The next step is to assign morphotype (or morphospecies) codes to a putative species, based on the first image or first few images. We are using eight character codes. These codes can be anything and need not be related to the name of a suspected species, though if the species is indeed recognized the code may be derived from the first four letters of the genus and species. The value of these codes is that i) if a species name is misapplied at first, and later changed, the reference ID code stays unchanged (this happens a lot!), and ii) if a morphotype is not recognized, it can still have a code; see, e.g., INDE0002 in the herbarium, “Indeterminate #2”, a fairly common species in Haiti that we still do not have a scientific name for.

Some morphotypes used by Greenstand explicitly contain several species that cannot be reliably distinguished from images, such as EUCA0000 and CITR0000. This is not desirable, because of the potentially great range of ecological and cultural variation among these lumped species, but unavoidable, and is preferable to using a number of narrower morphotypes which were unreliably applied.

After creating ‘bins’ (folders for images) with morphotype codes, we match subsequent images, shuffling them into a folder based on their appearance. For instance if we are looking at 1,000 captures from Haiti, we might end up with 20 folders. Generally, a few species will account for most of the individuals, with some only having a few images, and some only having one. As the numbers build up and we have more opportunity to view variation among individuals, we may need to split a folder into two, or lump two folders into one. We can then create a synonym table, keeping one code current or active, and linking other, now unused, codes to it.

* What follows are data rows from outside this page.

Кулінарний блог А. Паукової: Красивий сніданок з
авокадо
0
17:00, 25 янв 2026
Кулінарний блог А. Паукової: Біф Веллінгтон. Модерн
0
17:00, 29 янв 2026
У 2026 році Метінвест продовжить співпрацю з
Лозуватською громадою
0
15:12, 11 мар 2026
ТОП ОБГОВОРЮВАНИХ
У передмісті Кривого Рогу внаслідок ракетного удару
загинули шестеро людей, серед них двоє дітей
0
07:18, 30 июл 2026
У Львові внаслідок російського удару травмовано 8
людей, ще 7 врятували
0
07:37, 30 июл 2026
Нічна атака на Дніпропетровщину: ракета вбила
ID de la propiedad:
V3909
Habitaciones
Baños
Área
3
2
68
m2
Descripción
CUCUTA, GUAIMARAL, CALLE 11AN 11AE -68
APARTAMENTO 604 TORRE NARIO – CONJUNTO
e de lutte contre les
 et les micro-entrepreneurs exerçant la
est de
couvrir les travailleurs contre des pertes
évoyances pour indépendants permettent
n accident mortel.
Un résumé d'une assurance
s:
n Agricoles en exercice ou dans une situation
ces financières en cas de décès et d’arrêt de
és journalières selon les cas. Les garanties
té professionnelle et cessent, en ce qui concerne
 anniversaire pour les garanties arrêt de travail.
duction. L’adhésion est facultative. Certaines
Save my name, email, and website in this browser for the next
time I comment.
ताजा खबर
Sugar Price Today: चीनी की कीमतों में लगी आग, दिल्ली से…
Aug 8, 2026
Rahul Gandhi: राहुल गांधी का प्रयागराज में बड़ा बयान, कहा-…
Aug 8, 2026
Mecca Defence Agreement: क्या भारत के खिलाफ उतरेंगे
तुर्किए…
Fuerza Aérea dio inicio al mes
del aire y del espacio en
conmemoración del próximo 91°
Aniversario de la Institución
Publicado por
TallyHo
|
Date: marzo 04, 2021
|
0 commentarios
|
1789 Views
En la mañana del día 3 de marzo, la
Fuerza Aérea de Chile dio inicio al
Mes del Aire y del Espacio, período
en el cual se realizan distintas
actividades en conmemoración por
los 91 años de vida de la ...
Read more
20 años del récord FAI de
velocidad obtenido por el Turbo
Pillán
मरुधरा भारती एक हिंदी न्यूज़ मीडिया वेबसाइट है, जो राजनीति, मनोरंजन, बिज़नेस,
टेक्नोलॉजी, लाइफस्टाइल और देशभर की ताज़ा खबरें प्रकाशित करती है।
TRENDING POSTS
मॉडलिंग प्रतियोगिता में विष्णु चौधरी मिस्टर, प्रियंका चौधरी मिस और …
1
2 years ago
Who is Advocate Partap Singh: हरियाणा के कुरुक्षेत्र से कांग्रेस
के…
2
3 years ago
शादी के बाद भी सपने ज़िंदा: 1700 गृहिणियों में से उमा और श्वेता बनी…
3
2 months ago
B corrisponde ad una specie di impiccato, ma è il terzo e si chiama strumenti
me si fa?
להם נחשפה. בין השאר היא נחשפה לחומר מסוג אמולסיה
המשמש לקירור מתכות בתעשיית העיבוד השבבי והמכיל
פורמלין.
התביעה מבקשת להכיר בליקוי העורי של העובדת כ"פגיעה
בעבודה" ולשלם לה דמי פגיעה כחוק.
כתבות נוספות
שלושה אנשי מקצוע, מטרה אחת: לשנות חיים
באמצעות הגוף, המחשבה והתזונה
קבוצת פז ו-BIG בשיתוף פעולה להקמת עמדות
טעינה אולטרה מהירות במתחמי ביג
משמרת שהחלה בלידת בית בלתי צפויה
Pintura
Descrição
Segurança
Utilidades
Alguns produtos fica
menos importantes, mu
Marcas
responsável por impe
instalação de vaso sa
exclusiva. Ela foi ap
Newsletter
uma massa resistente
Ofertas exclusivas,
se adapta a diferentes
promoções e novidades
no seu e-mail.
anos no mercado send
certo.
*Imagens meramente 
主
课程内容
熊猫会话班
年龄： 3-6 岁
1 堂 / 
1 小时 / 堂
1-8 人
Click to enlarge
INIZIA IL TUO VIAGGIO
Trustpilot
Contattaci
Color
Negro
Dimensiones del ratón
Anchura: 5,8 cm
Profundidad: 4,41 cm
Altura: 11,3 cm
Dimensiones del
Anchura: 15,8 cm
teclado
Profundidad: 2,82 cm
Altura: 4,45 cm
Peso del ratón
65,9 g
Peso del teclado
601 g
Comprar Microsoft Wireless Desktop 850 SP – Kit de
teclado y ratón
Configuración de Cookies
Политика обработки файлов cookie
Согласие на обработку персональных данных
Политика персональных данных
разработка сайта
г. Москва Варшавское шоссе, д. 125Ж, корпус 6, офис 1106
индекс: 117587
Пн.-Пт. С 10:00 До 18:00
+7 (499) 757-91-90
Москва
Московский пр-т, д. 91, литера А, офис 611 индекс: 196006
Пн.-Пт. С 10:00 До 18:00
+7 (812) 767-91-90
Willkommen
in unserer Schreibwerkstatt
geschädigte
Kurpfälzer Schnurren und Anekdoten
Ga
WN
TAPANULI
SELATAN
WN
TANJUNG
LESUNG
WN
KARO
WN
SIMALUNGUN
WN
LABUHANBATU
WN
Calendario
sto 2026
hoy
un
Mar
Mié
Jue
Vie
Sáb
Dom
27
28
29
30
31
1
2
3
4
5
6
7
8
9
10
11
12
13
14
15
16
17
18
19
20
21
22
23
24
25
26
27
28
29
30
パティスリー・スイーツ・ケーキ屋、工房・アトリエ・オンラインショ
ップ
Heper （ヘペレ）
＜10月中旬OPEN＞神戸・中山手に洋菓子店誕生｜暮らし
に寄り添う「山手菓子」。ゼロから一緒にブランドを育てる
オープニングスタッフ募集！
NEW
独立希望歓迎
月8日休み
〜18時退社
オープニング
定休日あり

Eventually we try to match morphotypes across countries and continents. Some restoration species are ubiquitous around the world, some are local.

Identification

The final step is to try to identify the species to scientific name. This requires internet searches, going to (real or virtual) libraries, and communication with experts in an area. If ‘side data’ about the local name of a plant could be captured, this would help a lot. Once we can link to a scientific name, we can access and incorporate large amounts of external information (distribution in different countries, ecological characteristics, risk of invasiveness, etc.); for those with a database background: the scientific name becomes a key permitting links to global data tables of species information.

Data

As this data structure develops we are capturing it in a database (in the form of a single XML document), and making the data available as a dynamically generated virtual herbarium, with country-based sub-herbaria (e.g., for Haiti).

This herbarium is now a resource for Greenstand volunteers using CVAT, who are giving the eight character taxon codes to the images they review.